Adam Smith’s Wealth of Nations makes for uncomfortable reading these days. That’s because, as my students this semester have learned, the father of modern mainstream economics—who has become so closely (and mistakenly) identified with the invisible hand—held a narrow theory of money and advocated extensive regulation of the banking sector.

This is contrast to the obscene growth of banking in recent decades, which Rana Foroohar observes “isn’t serving us, we’re serving it.”

According to Smith, the “judicious operations of banking” did nothing more than convert dead stock into active and productive stock—”into stock which produces something to the country.”

The gold and silver money which circulates in any country may very properly be compared to a highway, which, while it circulates and carries to market all the grass and corn of the country, produces itself not a single pile of either. The judicious operations of banking, by providing, if I may be allowed so violent a metaphor, a sort of waggon-way through the air, enable the country to convert, as it were, a great part of its highways into good pastures and corn-fields, and thereby to increase very considerably the annual produce of its land and labour.

Moreover, Smith also argued, banks were susceptible to speculative crises. Thus, even in his system of “natural liberty,” the banking sector needed to be regulated, in order to lessen the likelihood of such crises and to minimize the suffering of the poor when they did happen.
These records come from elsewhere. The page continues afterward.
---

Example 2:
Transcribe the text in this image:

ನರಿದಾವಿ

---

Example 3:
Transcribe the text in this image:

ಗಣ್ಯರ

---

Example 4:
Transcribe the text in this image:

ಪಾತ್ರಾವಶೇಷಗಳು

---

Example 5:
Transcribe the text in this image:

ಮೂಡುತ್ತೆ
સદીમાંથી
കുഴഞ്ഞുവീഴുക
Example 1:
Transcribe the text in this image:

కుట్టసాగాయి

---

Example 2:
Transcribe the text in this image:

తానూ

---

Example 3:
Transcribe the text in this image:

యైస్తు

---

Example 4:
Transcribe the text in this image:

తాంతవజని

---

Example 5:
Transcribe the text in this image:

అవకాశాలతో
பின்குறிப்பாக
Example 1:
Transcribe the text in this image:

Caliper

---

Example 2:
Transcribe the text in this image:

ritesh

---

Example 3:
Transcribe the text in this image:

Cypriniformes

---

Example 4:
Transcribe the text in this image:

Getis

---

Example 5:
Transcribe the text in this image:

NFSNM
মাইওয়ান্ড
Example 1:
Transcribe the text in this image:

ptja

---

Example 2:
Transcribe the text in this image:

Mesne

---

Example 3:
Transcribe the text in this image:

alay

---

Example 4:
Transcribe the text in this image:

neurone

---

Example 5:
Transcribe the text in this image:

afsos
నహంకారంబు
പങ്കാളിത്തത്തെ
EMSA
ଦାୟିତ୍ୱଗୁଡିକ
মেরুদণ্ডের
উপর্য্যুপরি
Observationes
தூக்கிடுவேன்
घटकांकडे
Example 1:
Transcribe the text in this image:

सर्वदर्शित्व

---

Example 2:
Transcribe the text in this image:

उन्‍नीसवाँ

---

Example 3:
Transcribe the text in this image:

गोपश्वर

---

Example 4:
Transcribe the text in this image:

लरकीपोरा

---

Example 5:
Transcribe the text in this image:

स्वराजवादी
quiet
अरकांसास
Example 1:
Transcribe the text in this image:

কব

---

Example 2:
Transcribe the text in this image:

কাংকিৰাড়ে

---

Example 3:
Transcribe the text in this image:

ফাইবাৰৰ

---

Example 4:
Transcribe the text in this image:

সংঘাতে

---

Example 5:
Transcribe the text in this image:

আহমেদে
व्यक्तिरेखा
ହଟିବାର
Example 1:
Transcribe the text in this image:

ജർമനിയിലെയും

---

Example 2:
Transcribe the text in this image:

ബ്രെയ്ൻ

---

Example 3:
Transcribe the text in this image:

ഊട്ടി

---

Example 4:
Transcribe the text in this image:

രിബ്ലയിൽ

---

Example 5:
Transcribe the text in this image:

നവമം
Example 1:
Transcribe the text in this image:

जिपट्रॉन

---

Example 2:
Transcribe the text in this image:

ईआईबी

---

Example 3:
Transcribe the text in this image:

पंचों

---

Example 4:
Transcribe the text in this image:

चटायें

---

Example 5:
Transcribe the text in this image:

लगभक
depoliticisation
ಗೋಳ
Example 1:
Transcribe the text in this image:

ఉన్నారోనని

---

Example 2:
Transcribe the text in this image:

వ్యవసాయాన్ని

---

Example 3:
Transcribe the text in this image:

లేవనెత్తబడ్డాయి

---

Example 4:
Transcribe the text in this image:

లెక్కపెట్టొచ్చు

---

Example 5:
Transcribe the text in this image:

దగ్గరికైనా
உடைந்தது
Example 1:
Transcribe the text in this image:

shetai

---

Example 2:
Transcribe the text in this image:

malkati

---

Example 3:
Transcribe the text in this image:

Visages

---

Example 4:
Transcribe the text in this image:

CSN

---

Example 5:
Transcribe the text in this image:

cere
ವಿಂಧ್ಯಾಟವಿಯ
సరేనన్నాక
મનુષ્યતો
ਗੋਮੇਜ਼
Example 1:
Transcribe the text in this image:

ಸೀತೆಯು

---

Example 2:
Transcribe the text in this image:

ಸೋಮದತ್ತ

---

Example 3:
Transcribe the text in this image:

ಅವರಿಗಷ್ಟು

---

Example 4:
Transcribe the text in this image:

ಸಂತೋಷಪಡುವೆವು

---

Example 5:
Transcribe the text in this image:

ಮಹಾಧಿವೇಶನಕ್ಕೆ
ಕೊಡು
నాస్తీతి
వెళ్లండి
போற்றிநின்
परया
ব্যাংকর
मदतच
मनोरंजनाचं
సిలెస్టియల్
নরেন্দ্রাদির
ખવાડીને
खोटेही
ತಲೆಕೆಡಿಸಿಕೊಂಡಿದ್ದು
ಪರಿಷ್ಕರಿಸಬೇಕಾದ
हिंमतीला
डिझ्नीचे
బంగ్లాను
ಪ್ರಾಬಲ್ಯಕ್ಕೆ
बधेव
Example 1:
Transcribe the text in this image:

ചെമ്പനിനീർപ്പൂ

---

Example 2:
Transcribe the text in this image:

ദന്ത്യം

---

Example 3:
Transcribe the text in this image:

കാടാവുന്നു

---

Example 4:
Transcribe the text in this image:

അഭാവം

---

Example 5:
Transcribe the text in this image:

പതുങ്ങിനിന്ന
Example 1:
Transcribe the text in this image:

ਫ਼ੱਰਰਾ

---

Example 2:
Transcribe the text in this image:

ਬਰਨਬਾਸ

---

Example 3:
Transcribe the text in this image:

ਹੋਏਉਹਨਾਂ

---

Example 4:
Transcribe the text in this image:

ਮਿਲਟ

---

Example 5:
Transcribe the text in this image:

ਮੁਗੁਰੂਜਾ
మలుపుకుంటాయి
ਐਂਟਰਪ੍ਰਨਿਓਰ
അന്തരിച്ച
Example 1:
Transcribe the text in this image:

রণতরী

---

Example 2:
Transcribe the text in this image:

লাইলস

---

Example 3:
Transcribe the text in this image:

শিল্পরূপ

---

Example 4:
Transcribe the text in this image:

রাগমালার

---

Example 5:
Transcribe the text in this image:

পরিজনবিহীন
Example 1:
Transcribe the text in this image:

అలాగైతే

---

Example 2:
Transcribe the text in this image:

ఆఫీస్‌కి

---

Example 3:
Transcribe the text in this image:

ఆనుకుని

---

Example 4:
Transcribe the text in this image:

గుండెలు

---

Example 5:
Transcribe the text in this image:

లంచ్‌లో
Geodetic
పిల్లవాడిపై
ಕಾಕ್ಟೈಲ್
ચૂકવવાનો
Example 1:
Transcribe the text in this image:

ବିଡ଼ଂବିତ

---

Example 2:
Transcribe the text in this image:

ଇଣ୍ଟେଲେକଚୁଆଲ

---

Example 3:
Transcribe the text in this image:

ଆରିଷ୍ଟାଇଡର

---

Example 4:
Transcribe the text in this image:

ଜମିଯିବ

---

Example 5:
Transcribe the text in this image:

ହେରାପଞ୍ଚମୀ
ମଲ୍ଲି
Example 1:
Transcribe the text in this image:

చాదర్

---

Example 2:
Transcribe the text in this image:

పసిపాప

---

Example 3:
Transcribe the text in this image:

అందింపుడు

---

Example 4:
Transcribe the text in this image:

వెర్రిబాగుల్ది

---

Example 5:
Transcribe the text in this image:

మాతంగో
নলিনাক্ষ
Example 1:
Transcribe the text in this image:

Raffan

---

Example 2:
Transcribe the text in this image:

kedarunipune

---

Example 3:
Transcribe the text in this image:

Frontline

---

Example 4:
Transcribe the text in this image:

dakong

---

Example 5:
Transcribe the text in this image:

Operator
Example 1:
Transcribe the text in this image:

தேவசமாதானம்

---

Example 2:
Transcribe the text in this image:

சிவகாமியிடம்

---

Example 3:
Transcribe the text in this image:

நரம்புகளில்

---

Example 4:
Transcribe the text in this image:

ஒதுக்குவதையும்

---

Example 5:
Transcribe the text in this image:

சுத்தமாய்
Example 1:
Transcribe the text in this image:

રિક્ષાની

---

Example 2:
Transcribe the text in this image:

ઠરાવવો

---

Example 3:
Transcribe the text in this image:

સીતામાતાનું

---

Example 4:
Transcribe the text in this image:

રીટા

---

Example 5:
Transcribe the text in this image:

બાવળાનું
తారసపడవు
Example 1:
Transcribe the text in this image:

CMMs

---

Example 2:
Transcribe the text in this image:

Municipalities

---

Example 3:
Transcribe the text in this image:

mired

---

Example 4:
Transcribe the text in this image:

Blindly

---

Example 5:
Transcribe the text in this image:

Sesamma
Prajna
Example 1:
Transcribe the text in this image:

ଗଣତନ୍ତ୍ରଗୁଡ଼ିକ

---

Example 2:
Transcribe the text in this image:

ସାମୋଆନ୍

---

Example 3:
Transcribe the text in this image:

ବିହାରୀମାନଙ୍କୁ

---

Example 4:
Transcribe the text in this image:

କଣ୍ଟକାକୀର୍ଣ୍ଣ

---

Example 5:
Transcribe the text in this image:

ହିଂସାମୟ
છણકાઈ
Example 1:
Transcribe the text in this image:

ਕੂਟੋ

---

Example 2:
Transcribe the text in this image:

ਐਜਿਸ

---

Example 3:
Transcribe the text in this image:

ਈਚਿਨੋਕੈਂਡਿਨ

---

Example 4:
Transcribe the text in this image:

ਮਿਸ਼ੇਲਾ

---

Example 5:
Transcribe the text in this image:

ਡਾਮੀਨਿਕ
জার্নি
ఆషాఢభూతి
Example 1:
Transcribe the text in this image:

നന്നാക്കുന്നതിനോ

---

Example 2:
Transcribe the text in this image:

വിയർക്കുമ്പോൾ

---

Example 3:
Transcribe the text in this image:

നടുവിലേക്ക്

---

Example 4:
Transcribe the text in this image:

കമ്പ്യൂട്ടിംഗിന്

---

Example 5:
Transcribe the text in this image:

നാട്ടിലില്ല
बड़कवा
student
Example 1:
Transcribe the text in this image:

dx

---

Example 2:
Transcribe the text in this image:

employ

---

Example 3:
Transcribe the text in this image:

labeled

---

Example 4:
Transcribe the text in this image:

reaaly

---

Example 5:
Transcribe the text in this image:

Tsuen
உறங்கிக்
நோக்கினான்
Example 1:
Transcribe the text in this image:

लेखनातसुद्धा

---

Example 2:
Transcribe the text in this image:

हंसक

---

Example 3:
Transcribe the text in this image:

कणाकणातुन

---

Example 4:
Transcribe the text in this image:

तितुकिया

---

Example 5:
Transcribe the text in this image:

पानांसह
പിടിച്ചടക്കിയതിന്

To restrain private people, it may be said, from receiving in payment the promissory notes of a banker, for any sum whether great or small, when they themselves are willing to receive them, or to restrain a banker from issuing such notes, when all his neighbours are willing to accept of them, is a manifest violation of that natural liberty which it is the proper business of law not to infringe, but to support. Such regulations may, no doubt, be considered as in some respects a violation of natural liberty. But those exertions of the natural liberty of a few individuals, which might endanger the security of the whole society, are, and ought to be, restrained by the laws of all governments, of the most free as well as of the most despotical. The obligation of building party walls, in order to prevent the communication of fire, is a violation of natural liberty exactly of the same kind with the regulations of the banking trade which are here proposed.

Those warnings and regulations, of course, disappeared from contemporary mainstream economics—even as the financial sector continued to increase in size and significance within the U.S. economy.

finance-profits workers

Today, financial profits (the blue line in the chart above) represent more than a quarter of total corporate profits in the United States, although the financial sector provides only 4.3 percent of American jobs (the red line in the chart).

finance-profits inequality

Moreover, as the profits of the financial sector (the purple line in the chart above) have grown—reaching still another record high of more than $500 billion in 2016—the distribution of wealth has become more and more unequal—such that, in 2016, the share of total wealth owned by the top 1 percent (the green line in the chart) was more than 37 percent.

And it’s not just the financial sector. As Forohoor explains, corporations outside the banking sector are copying the spectacularly successful model:

Nonfinancial firms as a whole now get five times the revenue from purely financial activities as they did in the 1980s. Stock buybacks artificially drive up the price of corporate shares, enriching the C-suite. Airlines can make more hedging oil prices than selling coach seats. Drug companies spend as much time tax optimizing as they do worrying about which new compound to research. The largest Silicon Valley firms now use a good chunk of their spare cash to underwrite bond offerings the same way Goldman Sachs might.

The fact is, financial wheeling and dealing has—after a brief interlude—returned as the tail that wags the economic dog in the United States. It manages to capture an outsized share of profits, even as it creates increased instability and obscene levels of inequality.

It should be clear to all that finance has been fundamentally transformed since Smith’s day, from a highway that was supposed to serve us into a master that we serve.